▸ **Task brief**
Output word for word the lines from the one with "pinky pip: (342, 171)" to the final line of the data, both ends included, but skip the pictures.

▸ **Items listed in a dataset**
§

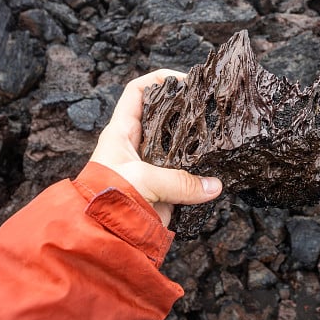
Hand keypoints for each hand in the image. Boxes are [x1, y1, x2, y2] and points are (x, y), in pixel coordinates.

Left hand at [88, 69, 222, 226]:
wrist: (101, 239)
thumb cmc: (109, 199)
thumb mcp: (143, 180)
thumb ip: (181, 181)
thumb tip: (215, 186)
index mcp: (121, 133)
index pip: (137, 93)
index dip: (159, 80)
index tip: (185, 80)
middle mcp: (137, 147)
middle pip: (164, 117)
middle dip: (185, 110)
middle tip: (210, 106)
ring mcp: (151, 168)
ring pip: (178, 147)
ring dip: (195, 143)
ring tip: (219, 134)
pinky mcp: (162, 191)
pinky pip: (186, 178)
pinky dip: (200, 175)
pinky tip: (217, 169)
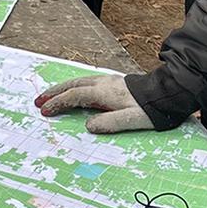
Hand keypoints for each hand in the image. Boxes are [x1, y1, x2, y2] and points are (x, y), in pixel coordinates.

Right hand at [34, 75, 152, 133]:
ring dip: (62, 88)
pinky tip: (75, 90)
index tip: (44, 111)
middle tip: (38, 100)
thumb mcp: (132, 120)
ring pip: (79, 81)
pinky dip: (74, 86)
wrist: (167, 93)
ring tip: (50, 95)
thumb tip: (88, 126)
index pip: (74, 96)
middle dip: (54, 92)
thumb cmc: (151, 109)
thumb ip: (109, 123)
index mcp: (104, 93)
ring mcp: (108, 81)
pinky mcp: (114, 83)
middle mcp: (103, 84)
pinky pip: (86, 82)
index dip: (58, 103)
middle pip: (72, 85)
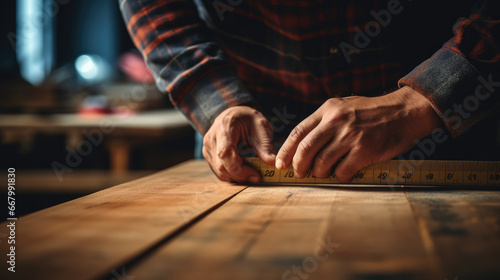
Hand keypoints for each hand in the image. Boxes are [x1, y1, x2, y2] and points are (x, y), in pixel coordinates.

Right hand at [203, 106, 276, 182]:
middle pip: (222, 167)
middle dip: (241, 176)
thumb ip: (266, 144)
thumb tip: (273, 163)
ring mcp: (207, 149)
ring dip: (237, 177)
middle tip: (258, 177)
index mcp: (223, 128)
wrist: (232, 115)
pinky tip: (243, 170)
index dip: (240, 170)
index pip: (226, 154)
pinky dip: (232, 175)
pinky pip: (219, 172)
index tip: (256, 175)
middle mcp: (211, 139)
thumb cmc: (247, 118)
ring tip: (252, 172)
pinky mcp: (208, 156)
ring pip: (220, 172)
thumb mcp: (261, 126)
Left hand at [275, 86, 442, 181]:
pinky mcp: (364, 151)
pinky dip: (339, 176)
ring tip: (323, 174)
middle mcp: (336, 121)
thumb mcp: (344, 107)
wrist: (404, 112)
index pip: (298, 132)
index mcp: (328, 109)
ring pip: (322, 163)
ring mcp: (351, 136)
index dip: (286, 150)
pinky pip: (342, 171)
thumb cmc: (372, 113)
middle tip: (300, 173)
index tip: (280, 163)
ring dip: (319, 174)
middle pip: (305, 150)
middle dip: (298, 166)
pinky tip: (343, 173)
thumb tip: (303, 145)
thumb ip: (324, 122)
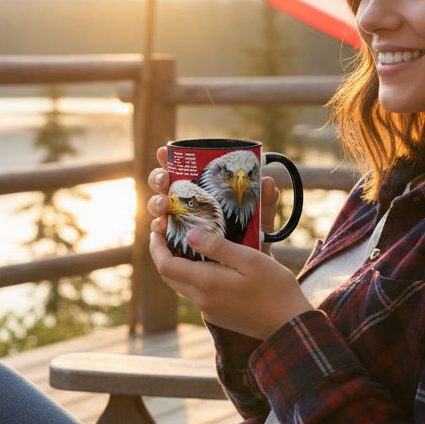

§

▸ **Reply to the exercise**
pinky pip: (342, 171)
thumb cmc: (372, 113)
middle tip: (300, 173)
index tip: (280, 163)
ring dip: (319, 174)
middle pip: (305, 150)
middle dip: (298, 166)
pinky tip: (343, 173)
thumb tip: (303, 145)
thumb ip: (324, 122)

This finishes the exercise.